The percentage of improvement of the proposed method in terms of {ARP, ARR and Fscore} is observed as {9.08%, 6.16% and 6.86%}, {6.92%, 3.96 and 4.66%} and {12.15%, 59.74% and 48.58%} with respect to HCSC, ST-CCAv and LDFEP for EXACT-09 database, respectively. Similarly, for TCIA database, {5.05%, 3.30% and 3.49%}, {3.60%, 1.97% and 2.19%} and {2.93%, 1.01% and 1.28%} improvements are noticed in contrast with HCSC, ST-CCAv and LBpDAD methods. Over the NEMA-CT database, {4.39%, 4.21% and 4.27} improvement is observed in the comparison of LWP and APR is improved by 1.2% in contrast with HCSC. In addition, the proposed method’s improvement is observed over OASIS database as {13.76%, 53.40% and 49.52%} and {55.15%, 77.19% and 75.03%} in comparison with LDFEP and LBpDAD descriptors, respectively. For all metrics, the proposed method obtained higher rates than the existing methods.

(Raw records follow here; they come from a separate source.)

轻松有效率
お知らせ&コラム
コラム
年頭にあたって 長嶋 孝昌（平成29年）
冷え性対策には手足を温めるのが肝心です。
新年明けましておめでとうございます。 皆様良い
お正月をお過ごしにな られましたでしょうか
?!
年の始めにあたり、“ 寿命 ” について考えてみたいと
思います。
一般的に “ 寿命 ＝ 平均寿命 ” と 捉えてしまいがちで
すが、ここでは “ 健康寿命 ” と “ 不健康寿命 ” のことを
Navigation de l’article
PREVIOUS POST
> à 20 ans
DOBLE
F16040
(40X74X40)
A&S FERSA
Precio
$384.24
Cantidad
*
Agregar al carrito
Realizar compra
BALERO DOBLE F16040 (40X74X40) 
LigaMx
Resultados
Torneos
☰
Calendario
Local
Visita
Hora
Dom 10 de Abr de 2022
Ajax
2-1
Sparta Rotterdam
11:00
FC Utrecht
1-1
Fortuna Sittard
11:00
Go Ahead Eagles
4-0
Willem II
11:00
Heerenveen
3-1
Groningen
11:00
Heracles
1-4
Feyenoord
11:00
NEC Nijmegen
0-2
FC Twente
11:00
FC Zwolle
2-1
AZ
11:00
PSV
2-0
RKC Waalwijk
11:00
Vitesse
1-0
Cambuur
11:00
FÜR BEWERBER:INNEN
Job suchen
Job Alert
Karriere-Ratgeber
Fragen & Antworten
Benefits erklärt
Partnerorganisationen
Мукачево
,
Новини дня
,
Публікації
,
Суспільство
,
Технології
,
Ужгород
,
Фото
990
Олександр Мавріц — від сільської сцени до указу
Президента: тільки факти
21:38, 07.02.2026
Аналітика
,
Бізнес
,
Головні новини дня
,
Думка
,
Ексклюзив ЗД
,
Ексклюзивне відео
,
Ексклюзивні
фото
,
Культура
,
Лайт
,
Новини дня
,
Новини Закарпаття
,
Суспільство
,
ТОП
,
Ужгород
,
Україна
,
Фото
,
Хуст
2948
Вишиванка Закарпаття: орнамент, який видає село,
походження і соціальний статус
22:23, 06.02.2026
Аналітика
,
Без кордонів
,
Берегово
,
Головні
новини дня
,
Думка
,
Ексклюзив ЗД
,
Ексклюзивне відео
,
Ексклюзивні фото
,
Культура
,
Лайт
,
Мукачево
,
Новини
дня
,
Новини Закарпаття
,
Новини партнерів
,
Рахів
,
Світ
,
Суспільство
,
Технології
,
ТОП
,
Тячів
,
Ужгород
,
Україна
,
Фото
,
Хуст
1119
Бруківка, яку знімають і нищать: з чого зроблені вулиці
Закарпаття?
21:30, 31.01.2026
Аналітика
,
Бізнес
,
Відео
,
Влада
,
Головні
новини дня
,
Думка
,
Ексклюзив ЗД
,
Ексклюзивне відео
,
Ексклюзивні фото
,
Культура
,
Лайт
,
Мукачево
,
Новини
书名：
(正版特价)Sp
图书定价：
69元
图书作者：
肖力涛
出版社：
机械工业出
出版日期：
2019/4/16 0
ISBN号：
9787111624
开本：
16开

The category wise retrieval results of the proposed method over the aforementioned databases are shown in Fig. 10a–d. The proposed method shown high APR and low ARR and Fscore in Table 1(b) over NEMA-CT database compared to the HCSC method. Among the nine categories of NEMA-CT, two categories which are 3rd and 6th got low precision as 0.9889, and 0.97, respectively, are shown in Fig. 10c.

Fig. 10
figure 10

Category wise retrieval results of the proposed method over a EXACT-09, b TCIA, c NEMA-CT and d OASIS databases

6 Conclusions

Due to the increasing number of images in hospitals, the need for image retrieval systems has become more critical. This paper proposes a new CSTF feature descriptor to retrieve medical images based on the BMWDLNN classifier. The proposed feature descriptor extracts the texture, edge, shape, wavelet features, etc. The proposed method achieves the classification accuracy of 99.38% for EXACT-09, 97.19 for TCIA, 99.20% for NEMA-CT, and 97.61% for OASIS which are higher than the existing methods. The retrieval performance is evaluated based on APR, ARR and Fscore. The proposed method’s APR, ARR and Fscore are achieved as 0.9981, 0.30608, and 0.4685 for EXACT-09, for TCIA 0.9992, 0.15 and 0.2608, for NEMA-CT 0.9951, 0.3265 and 0.4917 and for OASIS 99.40, 10.80 and 19.483. The experimental results showed that the proposed method outperform the existing descriptors over the CT and MRI image databases.